L’affaire qui secoue le monde de l’immobilier à Bobo-Dioulasso a connu un premier rebondissement judiciaire ce vendredi 4 septembre 2026. Le procès de l’ancien ministre de l’Éducation nationale Wendkouni Joël Lionel Bilgo et de son directeur exécutif Vincent de Paul Kaboré, gérants de la Société immobilière Traoré et Frères (SITRAF), a été ouvert au Tribunal de Grande Instance de Bobo-Dioulasso avant d’être immédiatement renvoyé au 18 septembre prochain. Le procureur du Faso a sollicité et obtenu ce renvoi afin de procéder à des actes de poursuite complémentaires. Les deux prévenus demeurent en détention.

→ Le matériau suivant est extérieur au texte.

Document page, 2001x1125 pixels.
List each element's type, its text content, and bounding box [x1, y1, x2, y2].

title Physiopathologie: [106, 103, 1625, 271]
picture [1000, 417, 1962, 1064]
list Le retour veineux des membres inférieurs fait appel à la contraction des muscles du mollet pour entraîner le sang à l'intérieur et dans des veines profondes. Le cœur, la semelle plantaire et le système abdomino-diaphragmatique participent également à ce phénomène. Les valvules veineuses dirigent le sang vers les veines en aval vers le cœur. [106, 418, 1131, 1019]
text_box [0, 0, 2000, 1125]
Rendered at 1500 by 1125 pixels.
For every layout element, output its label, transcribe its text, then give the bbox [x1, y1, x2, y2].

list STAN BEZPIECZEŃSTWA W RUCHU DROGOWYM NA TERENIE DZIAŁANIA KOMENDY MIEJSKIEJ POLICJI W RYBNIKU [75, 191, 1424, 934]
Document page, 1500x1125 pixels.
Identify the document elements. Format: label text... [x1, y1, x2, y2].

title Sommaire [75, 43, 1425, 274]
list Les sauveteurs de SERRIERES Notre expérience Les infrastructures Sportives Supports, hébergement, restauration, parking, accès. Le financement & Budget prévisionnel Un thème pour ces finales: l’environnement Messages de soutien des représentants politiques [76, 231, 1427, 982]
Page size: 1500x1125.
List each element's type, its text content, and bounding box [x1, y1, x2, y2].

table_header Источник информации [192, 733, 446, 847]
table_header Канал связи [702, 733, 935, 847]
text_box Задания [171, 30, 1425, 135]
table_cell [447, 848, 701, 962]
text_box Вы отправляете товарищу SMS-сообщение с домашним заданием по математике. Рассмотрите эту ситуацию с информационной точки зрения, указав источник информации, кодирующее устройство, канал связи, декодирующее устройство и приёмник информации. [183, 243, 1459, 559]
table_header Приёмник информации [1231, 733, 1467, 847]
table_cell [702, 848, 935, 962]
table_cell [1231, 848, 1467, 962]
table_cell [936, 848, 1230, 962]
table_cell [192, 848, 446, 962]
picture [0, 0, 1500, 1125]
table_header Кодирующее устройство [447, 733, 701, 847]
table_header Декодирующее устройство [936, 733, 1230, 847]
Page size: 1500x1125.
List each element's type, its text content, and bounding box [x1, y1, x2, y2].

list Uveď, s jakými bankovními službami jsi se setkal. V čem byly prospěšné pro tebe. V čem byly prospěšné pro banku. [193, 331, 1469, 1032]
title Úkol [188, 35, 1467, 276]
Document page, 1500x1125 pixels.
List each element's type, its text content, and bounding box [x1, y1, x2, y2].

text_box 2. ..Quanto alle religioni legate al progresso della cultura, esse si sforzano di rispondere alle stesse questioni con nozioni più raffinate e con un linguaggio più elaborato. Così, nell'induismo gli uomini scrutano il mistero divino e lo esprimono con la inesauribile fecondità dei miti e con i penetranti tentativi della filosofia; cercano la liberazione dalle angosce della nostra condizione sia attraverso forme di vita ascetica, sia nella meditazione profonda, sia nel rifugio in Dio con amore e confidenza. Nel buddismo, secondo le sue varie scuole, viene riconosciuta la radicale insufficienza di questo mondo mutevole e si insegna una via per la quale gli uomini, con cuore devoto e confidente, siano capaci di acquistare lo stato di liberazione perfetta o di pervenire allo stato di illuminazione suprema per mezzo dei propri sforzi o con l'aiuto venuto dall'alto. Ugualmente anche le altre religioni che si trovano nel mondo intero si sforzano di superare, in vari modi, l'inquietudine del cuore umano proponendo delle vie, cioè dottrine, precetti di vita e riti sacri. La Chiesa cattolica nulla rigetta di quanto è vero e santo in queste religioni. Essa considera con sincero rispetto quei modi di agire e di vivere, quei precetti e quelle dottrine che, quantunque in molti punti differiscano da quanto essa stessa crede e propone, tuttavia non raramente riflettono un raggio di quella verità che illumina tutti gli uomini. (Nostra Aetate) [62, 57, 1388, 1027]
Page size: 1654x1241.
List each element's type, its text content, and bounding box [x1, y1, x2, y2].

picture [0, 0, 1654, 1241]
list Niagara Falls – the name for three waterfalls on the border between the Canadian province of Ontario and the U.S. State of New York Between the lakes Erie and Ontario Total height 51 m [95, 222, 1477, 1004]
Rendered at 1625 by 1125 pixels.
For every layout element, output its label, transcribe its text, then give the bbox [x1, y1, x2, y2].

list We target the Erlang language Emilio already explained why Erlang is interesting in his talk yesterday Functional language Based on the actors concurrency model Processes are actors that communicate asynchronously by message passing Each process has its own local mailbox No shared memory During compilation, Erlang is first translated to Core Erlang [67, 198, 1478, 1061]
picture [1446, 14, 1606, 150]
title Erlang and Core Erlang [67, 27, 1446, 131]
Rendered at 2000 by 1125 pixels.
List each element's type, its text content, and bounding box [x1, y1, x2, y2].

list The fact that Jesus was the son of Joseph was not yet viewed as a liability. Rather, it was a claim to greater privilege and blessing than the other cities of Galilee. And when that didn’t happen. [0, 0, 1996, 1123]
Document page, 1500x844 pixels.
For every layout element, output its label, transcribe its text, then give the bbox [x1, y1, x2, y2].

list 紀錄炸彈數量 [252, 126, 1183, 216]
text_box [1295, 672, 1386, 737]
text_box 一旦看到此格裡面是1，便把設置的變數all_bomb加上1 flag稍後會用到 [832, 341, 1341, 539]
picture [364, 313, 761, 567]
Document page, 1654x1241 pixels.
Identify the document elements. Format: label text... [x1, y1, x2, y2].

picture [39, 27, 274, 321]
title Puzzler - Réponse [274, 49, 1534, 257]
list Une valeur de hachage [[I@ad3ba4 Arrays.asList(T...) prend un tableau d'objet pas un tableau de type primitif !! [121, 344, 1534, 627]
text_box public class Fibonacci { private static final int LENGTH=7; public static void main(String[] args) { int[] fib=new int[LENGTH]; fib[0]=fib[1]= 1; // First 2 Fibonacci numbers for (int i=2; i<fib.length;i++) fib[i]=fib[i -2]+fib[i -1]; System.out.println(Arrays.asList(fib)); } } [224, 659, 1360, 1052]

Tout commence le 19 août 2026, lorsque le commissariat central de police de Bobo-Dioulasso est alerté sur des activités suspectes menées par la SITRAF. Une enquête minutieuse est aussitôt ouverte. Les investigations révèlent que la société exploite trois sites, dont deux à Léguéma couvrant une superficie totale de 197 hectares, et un troisième à Lôgôfourousso d’une superficie de 16 hectares. Sur ces sites, des chantiers sont en cours de construction. Une perquisition au siège de la société permet de saisir plusieurs documents compromettants, dont des attestations d’attribution de parcelles.
La contradiction est flagrante. La SITRAF disposait bien d’un agrément, le numéro 2026-003/MUH/CAB du 12 janvier 2026, l’autorisant à construire une cité sur chacun des trois sites, mais pas à procéder au morcellement et à la vente de parcelles nues, ni à en faire la publicité, en violation des articles 2, 4 et 11 de la loi n°2023-008/ALT du 20 juin 2023 portant promotion immobilière au Burkina Faso. Plusieurs témoins ont confirmé avoir acheté des parcelles auprès de la SITRAF, le nombre exact de lots vendus restant encore à déterminer.
Les faits reprochés sont passibles de peines allant de six mois à dix ans d’emprisonnement, ainsi que d’amendes pouvant atteindre 100 millions de FCFA par hectare aménagé et le double du montant des parcelles vendues. Placés sous mandat de dépôt le 28 août 2026, Lionel Bilgo et Vincent de Paul Kaboré restent derrière les barreaux dans l’attente du prochain rendez-vous judiciaire fixé au 18 septembre 2026.
Lionel Bilgo n’est pas un inconnu du grand public. Ancien ministre de l’Éducation nationale, de l’Alphabétisation et de la Promotion des Langues nationales sous la transition burkinabè, il se retrouve aujourd’hui à la barre en tant que gérant de société immobilière. Cette affaire illustre la vigilance croissante des autorités judiciaires burkinabè face aux dérives dans le secteur foncier, un domaine où les arnaques et les ventes illégales de terrains ont longtemps floué de nombreux acquéreurs.